Your goal:
Your answer should be every line of the records that contains the word "swapped", copied as it stands.

(Records drawn from a dataset)
◇ ◇ ◇ ◇ ◇ ◇ ◇

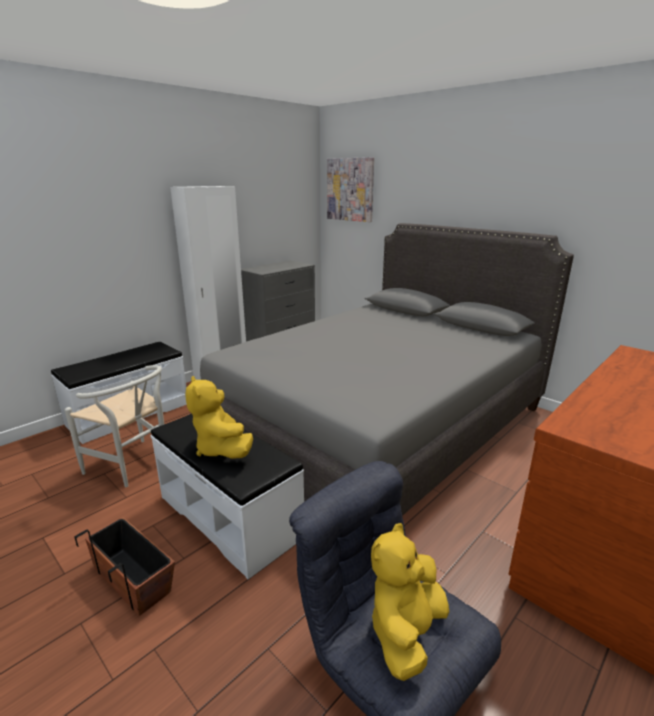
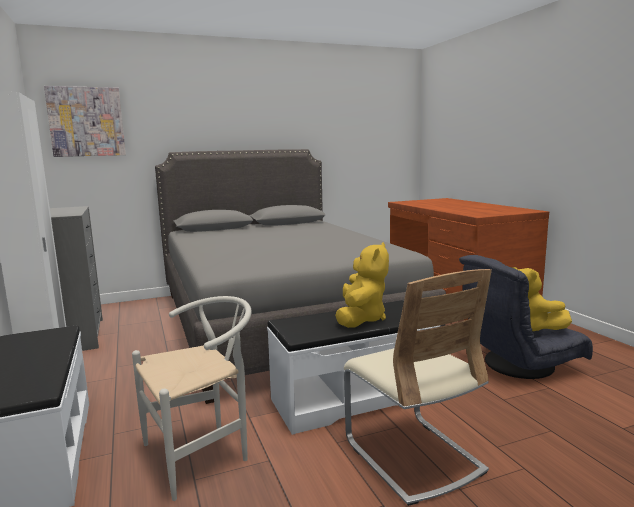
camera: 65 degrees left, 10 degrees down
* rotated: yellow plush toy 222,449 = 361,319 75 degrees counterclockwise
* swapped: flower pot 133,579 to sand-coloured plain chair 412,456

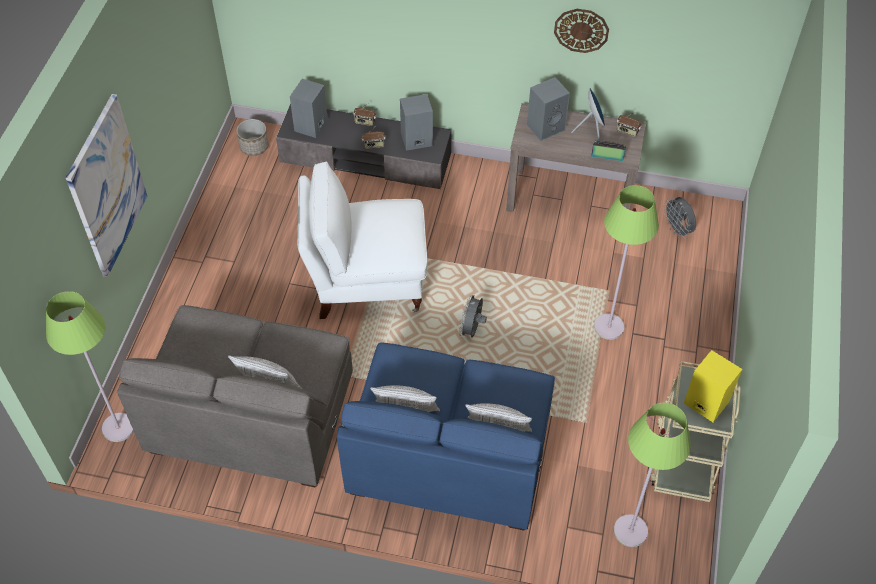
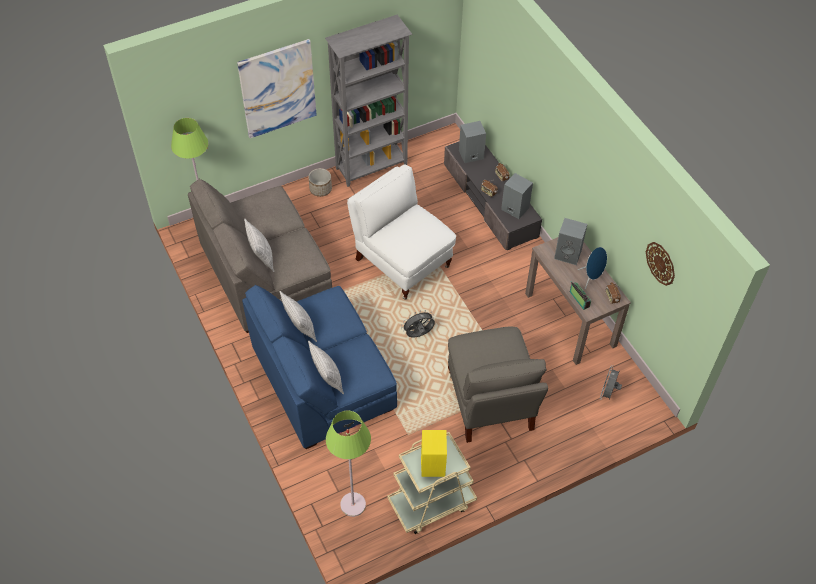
camera: 50 degrees right, 0 degrees up
* shifted: flower pot 254,146 to 320,189
* new: greyish bookshelf 372,167
* swapped: greenish standing lamp 609,327 to greyish lounge chair 490,403
* shifted: hanging clock 581,30 to 660,263

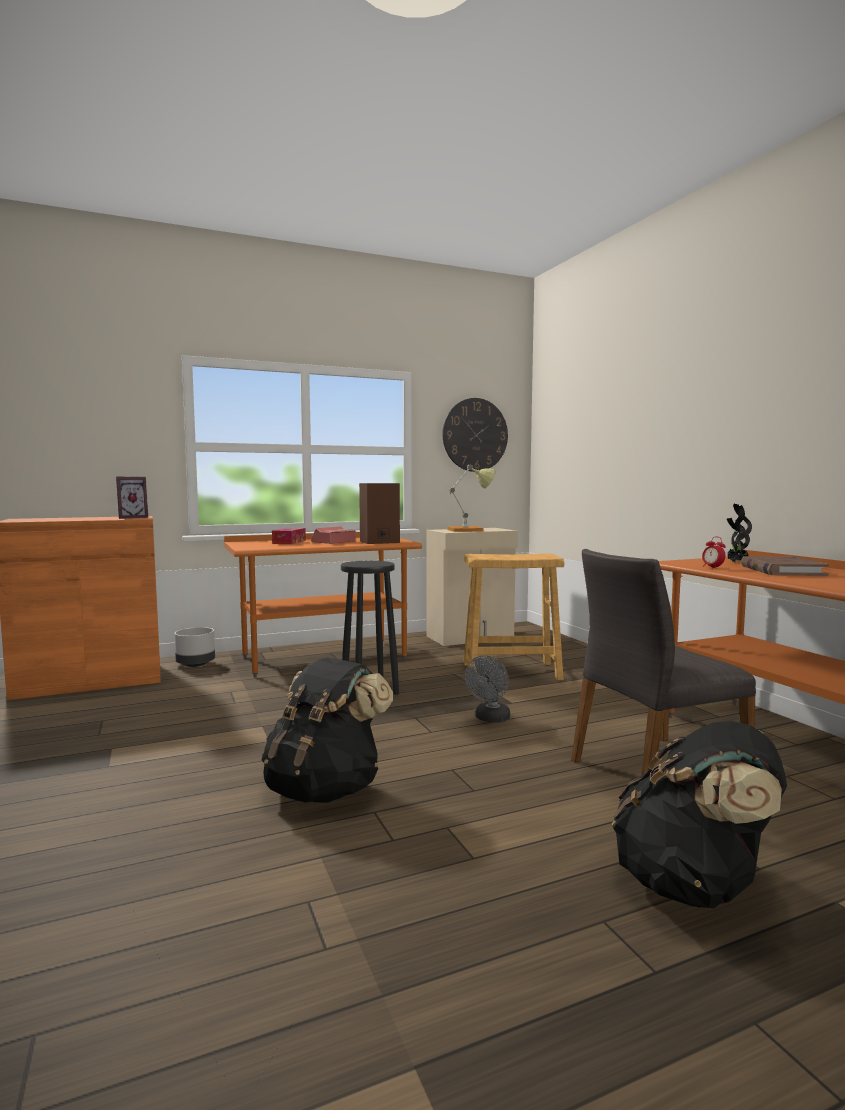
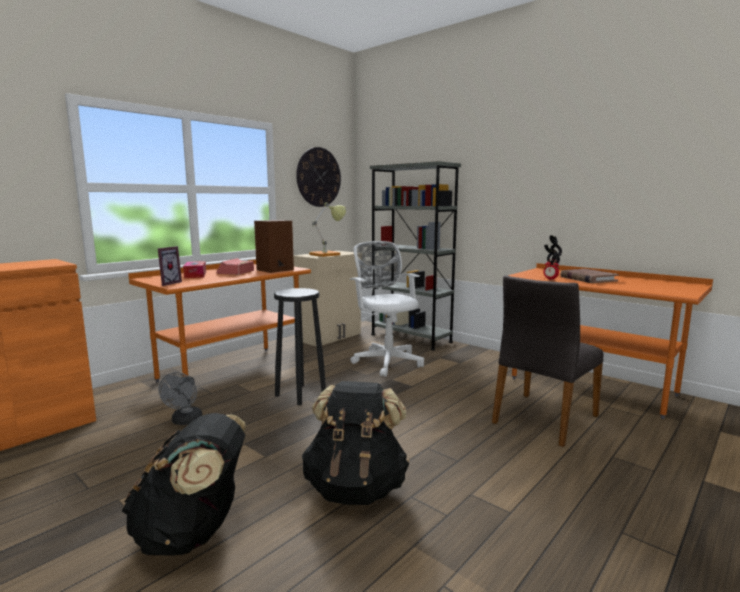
camera: 25 degrees left, 5 degrees up
* shifted: black-coloured knapsack 693,885 to 193,533
* shifted: standing frame 131,518 to 167,283
* shifted: greyish fan 490,719 to 185,421
* swapped: sand-coloured sitting stool 511,671 to white computer chair 386,361
* new: greyish bookshelf 410,338
* gone: greyish flower pot 196,664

◇ ◇ ◇ ◇ ◇ ◇ ◇

The answer:
* swapped: flower pot 133,579 to sand-coloured plain chair 412,456
* swapped: greenish standing lamp 609,327 to greyish lounge chair 490,403
* swapped: sand-coloured sitting stool 511,671 to white computer chair 386,361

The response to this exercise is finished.